BRIEF - Return only the stretch of the material below that begins with the line containing "ie wyrażasz zgodę" and ends with the line containing "10/14, 00-499 Warszawa.", exactly; both of those lines belong to it.

=== Section Start ===

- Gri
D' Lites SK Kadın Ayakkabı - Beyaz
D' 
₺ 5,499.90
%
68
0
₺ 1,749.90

=== Section End ===
=== Section Start ===

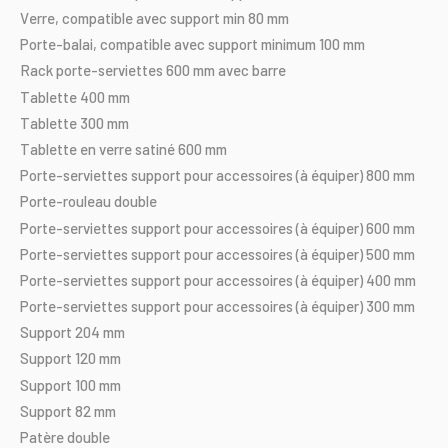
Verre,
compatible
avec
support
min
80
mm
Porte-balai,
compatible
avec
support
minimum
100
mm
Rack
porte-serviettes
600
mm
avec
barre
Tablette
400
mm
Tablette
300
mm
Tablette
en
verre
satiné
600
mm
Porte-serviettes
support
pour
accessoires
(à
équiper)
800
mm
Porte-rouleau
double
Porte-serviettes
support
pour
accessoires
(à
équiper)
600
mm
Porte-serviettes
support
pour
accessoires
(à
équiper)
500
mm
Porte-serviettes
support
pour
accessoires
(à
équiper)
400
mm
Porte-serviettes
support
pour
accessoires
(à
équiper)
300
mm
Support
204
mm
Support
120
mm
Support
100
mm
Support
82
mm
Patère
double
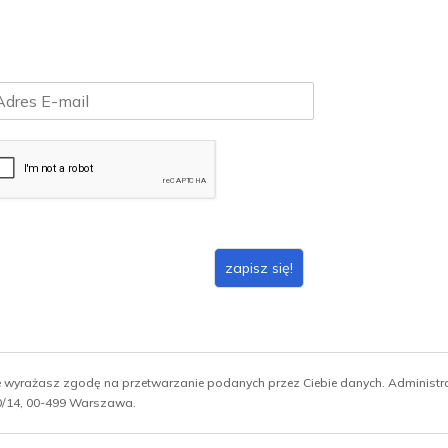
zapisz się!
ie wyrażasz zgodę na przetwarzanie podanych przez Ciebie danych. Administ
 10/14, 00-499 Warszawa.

=== Section End ===
=== Section Start ===

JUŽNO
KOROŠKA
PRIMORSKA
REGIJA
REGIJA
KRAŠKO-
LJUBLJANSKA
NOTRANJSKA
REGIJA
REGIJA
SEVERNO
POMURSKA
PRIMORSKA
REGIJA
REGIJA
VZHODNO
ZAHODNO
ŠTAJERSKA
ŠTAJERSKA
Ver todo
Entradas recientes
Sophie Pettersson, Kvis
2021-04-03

=== Section End ===

SOLUTION -
ie wyrażasz zgodę na przetwarzanie podanych przez Ciebie danych. Administ
 10/14, 00-499 Warszawa.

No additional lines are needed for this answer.